A new report from JP Morgan warns of an imminent price correction for the world's largest cryptocurrency. CFOTO/Future Publishing/Getty Images
Bitcoin's price — above $63,000 on Thursday — has reached levels not seen in two years, but the coin's upcoming halving event could push prices down to $42,000, according to analysts at JPMorgan.
“The cost of producing Bitcoin has served as a floor for Bitcoin prices,” the analysts wrote in a report released Wednesday, estimating that post-halving production costs could double to about $53,000. This could cause a 20% drop in the hash rate of the Bitcoin network, meaning fewer miners would be competing to produce bitcoins simultaneously.
“This $42,000 estimate is also the level we envision Bitcoin prices drifting toward once the euphoria from the post-April Bitcoin halving subsides,” the analysts wrote.
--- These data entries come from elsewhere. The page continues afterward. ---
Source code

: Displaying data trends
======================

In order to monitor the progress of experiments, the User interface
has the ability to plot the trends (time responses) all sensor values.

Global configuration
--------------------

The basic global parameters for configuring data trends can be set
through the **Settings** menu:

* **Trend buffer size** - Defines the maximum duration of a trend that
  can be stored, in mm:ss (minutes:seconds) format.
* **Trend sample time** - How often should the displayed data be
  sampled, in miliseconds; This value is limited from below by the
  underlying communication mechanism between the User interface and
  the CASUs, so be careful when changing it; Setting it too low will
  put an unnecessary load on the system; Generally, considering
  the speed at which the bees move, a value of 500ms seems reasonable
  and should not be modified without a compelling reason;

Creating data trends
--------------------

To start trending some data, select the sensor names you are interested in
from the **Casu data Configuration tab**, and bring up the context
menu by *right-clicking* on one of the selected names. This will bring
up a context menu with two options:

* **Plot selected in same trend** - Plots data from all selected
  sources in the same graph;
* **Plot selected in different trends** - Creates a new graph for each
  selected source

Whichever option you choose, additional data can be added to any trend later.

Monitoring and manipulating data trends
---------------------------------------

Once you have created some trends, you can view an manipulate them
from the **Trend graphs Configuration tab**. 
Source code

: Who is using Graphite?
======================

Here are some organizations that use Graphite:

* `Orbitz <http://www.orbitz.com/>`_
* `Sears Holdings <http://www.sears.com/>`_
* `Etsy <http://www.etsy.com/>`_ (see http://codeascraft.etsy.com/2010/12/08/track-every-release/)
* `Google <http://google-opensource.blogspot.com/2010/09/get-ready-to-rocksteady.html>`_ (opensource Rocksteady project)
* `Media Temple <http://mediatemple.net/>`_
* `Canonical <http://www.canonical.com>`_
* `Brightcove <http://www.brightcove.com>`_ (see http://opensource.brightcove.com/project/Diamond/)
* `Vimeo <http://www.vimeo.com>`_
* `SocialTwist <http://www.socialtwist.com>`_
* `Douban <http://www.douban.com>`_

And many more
At the halving, expected on or around April 19, the rewards earned by miners per block will decrease from 6.25 to 3.125 BTC, in order to slow the rate at which new coins are minted. While diminishing supply has historically caused prices to rise, increasing production costs can also impact the price of Bitcoin as fewer miners are able to remain profitable.
“There could also be some horizontal integration through mergers and acquisitions between bitcoin miners across regions to leverage synergies in their businesses,” JP Morgan analysts concluded, noting that the share of publicly traded miners in the hashrate is likely to increase.
Bitcoin is approaching an all-time high of around $69,000, a move that has exhausted cryptocurrency providers like Coinbase, which suffered outages as app and website traffic surged. But JPMorgan's bearish outlook could dampen optimism about the longevity of this upward trajectory.
“We expect consolidation,” said Fred Thiel, CEO of the world's largest publicly traded miner, Marathon Digital Holdings. luck. He adds that about 10% to 25% of miners – who are likely smaller players – will go out of business at some point. However, Thiel expects some will return once costs improve.
How much increased production costs will hurt miners is closely linked to the price of Bitcoin, but “even if the reward price drops by 50%, if the price of Bitcoin reaches $100,000, they will still make the same amount of money.” “Two months after the halving,” said Alessandro Cecere, head of the marketing department at the Luxor Mining Complex.
In fact, after the previous three halvings in 2008, 2012 and 2016, the hashrate temporarily declined before rebounding.
But like JPMorgan, Galaxy Digital CEO Mike Novogratz also sees some bearish signs, at least in the short or medium term. “I would say we've reached very frothy levels,” he told Bloomberg TV on Thursday.
He added during the interview: “I would not be surprised to see some corrections and some consolidation.” “If it corrects, it could correct to the mid-$50,000s, before shooting out to the new high.”